C'est le pied à nouveau, la semaine merveilleuse de ce 14 Juillet où je profite de mon existence à outrance. Les excès me paraissent tellement banals, quotidiens, mes amis sont des gens formidables et on organise souvent des soirées tous les jours, toutes les heures. La richesse nous donne l'impression que la vie n'est qu'une immense fête.

"Six A.M., j'suis offset, 
j'suis l'ice dans l'eau, j'suis mélo, dis."

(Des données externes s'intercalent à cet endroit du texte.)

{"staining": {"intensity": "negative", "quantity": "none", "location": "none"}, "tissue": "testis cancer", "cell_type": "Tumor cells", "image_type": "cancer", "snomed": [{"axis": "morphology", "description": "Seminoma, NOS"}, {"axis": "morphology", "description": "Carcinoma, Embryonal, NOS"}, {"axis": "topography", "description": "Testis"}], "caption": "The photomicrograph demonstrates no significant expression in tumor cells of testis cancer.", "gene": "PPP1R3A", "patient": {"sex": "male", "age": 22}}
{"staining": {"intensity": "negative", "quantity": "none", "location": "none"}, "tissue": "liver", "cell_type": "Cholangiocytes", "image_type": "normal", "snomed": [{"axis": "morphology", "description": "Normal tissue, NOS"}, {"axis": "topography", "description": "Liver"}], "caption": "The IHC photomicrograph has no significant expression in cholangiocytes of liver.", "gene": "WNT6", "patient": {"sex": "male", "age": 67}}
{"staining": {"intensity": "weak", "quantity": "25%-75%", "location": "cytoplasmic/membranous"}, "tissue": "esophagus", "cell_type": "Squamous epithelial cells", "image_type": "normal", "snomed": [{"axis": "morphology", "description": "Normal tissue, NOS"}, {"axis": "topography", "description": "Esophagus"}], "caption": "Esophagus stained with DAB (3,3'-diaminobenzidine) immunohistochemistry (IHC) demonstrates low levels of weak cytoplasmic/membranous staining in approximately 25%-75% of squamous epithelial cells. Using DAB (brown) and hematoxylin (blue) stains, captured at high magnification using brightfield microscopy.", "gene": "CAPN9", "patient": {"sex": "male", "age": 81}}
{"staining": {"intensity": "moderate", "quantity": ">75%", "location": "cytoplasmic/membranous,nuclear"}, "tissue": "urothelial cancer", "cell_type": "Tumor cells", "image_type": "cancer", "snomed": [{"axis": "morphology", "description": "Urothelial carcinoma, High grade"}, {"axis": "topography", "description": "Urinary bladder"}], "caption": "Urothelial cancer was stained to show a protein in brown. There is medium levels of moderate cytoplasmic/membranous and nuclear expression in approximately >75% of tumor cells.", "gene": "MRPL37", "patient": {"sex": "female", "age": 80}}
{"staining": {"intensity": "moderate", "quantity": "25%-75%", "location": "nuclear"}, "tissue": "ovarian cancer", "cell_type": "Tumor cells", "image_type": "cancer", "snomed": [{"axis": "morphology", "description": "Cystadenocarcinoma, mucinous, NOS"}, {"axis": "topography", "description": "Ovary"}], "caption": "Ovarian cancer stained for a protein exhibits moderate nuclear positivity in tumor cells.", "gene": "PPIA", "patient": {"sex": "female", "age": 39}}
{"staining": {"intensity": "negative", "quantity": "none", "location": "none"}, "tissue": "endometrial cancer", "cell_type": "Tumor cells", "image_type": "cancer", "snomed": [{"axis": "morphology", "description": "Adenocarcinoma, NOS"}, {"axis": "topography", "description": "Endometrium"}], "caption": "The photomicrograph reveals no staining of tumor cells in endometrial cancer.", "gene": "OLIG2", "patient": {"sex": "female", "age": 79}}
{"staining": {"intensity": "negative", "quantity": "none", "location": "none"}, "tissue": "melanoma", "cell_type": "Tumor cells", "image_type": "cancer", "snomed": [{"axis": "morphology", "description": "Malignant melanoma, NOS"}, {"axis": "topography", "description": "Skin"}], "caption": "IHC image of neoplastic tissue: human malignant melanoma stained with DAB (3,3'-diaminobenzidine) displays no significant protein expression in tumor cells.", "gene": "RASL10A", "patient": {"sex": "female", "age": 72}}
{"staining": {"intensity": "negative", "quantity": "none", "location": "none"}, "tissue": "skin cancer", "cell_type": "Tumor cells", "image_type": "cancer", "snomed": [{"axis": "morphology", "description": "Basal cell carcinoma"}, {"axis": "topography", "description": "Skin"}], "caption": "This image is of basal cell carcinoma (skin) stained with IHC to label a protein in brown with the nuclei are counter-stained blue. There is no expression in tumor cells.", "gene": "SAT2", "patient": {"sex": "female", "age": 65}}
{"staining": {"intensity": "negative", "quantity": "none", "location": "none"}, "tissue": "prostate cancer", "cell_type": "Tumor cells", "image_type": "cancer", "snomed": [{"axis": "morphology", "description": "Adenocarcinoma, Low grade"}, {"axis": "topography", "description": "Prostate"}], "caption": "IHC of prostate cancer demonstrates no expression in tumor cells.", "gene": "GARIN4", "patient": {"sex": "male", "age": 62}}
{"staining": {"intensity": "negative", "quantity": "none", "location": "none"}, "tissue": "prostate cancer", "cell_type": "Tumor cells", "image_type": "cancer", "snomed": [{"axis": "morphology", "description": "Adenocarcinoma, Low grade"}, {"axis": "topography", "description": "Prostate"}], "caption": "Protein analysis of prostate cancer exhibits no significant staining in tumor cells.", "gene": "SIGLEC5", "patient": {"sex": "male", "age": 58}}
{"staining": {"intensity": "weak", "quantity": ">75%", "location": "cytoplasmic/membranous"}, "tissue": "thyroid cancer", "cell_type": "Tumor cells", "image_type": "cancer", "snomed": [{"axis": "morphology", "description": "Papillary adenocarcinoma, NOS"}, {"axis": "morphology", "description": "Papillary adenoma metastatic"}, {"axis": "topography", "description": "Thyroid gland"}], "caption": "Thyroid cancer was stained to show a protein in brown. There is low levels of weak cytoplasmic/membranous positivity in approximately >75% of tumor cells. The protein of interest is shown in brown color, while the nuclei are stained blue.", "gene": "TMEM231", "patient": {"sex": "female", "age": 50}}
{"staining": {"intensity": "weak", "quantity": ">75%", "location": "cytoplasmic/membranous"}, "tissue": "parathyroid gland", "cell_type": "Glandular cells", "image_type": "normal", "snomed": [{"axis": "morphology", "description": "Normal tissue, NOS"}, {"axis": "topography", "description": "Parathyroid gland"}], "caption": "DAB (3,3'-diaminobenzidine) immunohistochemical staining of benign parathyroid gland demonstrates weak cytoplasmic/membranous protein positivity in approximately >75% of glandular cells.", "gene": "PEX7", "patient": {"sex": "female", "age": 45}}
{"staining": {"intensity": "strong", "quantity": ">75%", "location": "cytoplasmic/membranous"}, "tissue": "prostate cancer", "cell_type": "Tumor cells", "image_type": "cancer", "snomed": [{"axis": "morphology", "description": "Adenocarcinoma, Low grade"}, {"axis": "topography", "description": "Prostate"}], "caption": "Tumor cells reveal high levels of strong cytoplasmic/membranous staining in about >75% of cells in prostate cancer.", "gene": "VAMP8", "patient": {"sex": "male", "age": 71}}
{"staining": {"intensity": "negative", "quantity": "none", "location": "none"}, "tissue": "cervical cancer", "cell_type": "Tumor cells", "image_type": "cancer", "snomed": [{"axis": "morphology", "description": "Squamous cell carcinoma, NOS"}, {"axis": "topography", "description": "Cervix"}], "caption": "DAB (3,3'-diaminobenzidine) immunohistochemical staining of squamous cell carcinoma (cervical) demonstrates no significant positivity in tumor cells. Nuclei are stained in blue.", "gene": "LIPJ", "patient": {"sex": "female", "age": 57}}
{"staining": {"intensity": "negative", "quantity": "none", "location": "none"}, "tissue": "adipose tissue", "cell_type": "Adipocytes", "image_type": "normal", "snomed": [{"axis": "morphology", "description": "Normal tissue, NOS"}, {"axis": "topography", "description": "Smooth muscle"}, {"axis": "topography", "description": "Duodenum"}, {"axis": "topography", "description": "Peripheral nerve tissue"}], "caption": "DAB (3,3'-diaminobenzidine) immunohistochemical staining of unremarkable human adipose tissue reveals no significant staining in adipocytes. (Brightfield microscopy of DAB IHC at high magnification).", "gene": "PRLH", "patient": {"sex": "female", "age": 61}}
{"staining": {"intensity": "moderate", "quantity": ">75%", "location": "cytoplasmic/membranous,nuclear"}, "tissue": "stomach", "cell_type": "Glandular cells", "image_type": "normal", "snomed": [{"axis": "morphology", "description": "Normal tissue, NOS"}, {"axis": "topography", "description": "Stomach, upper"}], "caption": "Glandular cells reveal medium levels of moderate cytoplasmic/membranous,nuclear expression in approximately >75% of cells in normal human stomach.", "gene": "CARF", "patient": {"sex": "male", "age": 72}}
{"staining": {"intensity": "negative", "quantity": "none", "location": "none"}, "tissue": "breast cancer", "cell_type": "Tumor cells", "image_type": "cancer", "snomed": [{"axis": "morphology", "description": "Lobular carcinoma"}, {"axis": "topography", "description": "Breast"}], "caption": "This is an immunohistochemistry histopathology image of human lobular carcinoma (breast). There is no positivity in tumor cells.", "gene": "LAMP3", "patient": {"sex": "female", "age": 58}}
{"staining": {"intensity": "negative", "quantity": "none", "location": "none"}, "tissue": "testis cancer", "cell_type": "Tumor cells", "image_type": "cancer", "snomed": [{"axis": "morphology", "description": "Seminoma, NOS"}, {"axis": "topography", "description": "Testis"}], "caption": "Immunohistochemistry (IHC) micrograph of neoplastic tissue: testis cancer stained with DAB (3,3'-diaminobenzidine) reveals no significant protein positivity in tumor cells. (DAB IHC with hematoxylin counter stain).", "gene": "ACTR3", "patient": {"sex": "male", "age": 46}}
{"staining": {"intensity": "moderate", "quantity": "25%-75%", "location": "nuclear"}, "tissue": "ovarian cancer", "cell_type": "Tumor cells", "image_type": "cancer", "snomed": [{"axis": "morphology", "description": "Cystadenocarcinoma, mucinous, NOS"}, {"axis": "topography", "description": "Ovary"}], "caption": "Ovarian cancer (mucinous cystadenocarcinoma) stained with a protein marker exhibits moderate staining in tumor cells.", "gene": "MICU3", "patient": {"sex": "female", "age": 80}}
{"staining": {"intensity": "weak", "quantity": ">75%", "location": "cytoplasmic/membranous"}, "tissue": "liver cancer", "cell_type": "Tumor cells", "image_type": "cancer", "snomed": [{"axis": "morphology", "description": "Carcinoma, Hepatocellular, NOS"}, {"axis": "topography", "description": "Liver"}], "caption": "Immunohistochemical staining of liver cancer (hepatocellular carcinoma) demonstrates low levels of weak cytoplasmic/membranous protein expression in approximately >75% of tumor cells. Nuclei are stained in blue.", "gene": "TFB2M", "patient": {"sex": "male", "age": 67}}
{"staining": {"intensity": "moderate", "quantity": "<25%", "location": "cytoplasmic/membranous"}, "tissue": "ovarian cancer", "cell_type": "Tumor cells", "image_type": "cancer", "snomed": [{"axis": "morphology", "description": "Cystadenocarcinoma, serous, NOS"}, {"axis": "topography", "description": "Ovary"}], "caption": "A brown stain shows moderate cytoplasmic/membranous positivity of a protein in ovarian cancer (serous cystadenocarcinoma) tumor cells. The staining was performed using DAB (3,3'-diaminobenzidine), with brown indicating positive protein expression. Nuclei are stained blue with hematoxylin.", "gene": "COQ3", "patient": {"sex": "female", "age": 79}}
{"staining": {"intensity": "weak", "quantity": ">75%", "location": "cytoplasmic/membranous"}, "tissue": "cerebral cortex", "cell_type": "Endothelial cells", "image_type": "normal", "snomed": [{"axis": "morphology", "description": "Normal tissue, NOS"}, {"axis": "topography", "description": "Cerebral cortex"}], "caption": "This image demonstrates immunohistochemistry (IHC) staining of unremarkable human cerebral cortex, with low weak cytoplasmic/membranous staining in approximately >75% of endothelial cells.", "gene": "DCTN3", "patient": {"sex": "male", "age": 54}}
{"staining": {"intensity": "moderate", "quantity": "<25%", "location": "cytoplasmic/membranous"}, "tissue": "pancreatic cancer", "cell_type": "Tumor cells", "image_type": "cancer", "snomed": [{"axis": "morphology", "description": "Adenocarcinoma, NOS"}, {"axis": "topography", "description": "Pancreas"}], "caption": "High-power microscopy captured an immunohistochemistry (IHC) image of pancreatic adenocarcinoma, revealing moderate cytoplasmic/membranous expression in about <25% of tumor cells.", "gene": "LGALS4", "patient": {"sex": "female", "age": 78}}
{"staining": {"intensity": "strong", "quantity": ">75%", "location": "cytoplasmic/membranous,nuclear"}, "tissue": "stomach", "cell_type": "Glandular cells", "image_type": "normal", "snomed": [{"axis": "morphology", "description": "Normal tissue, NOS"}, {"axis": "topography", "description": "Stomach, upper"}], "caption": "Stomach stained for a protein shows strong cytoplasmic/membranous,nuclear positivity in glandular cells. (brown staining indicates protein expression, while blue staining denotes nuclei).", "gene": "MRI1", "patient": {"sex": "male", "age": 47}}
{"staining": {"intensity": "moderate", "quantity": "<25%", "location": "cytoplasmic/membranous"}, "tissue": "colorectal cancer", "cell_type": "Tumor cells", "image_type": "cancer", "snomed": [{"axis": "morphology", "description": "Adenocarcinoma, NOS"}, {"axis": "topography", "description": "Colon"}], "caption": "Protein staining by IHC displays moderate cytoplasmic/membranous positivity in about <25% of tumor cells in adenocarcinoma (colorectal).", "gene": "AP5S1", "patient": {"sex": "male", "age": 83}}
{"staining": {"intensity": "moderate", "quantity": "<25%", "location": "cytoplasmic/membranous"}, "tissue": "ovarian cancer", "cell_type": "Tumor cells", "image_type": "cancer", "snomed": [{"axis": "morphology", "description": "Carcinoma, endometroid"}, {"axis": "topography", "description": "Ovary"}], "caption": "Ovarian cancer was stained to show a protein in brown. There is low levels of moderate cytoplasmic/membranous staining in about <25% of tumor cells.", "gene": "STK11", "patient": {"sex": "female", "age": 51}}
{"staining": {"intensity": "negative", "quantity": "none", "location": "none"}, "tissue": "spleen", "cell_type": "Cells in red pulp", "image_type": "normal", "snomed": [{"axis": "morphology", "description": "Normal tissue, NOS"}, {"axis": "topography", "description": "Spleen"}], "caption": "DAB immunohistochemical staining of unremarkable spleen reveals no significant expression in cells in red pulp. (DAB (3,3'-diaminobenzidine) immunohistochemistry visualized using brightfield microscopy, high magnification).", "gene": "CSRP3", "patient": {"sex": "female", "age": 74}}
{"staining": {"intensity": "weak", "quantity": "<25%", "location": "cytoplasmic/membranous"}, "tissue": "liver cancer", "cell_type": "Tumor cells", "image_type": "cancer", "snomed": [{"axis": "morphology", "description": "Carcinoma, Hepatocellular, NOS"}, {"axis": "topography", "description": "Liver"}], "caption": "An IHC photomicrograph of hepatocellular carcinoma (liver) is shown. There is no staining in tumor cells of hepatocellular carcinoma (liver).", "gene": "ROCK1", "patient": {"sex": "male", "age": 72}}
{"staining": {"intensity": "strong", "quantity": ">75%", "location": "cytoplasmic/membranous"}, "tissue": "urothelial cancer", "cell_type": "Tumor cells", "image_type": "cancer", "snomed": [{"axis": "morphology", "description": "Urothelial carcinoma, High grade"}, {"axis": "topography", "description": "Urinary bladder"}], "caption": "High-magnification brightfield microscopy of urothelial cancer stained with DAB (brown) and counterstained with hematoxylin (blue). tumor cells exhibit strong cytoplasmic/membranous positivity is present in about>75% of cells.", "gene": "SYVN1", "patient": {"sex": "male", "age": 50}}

Il est six heures du matin, je suis dans un caniveau en face de mon appart, je ne comprends pas. Mon appartement est rempli de gens que je ne connais pas et que je ne souhaite pas connaitre. Je me dirige avec peine jusqu'au mini-bar, me sert un whisky et regrette mes cigares. Mon regard vogue vers la fenêtre, où L.A. s'éveille doucement d'une si longue nuit.

"Mon amour, mon Wesson,
Mon artifice."

Je me suis bien évidemment acheté un revolver, et comme tous les apprentis américains républicains, il trône sur mon mini-bar. Il m'a coûté une brique et je doute de m'en servir un jour mais il est là. Il m'envoie comme un appel. Je n'ai pas réussi à sortir du bad trip qu'est ma vie, où que je sois. 

"La chaleur du canon, 
C'est comme une symphonie."

Et lorsque je l'applique sur ma tempe, un peu plus tard dans ma salle de bain, le reflet que me renvoit le miroir me semble merveilleusement naturel. Il est temps d'en finir, n'est-ce pas ? La comédie a trop durée, il est temps de baisser le rideau. 
Le bruit que la détonation fit me sembla tout à fait juste.

"C'est sexy le ciel de Californie, 
sous ma peau j'ai L.A en overdose.
C'est sexy le spleen d'un Road-Movie,
Dans le rétro, ma vie qui s'anamorphose."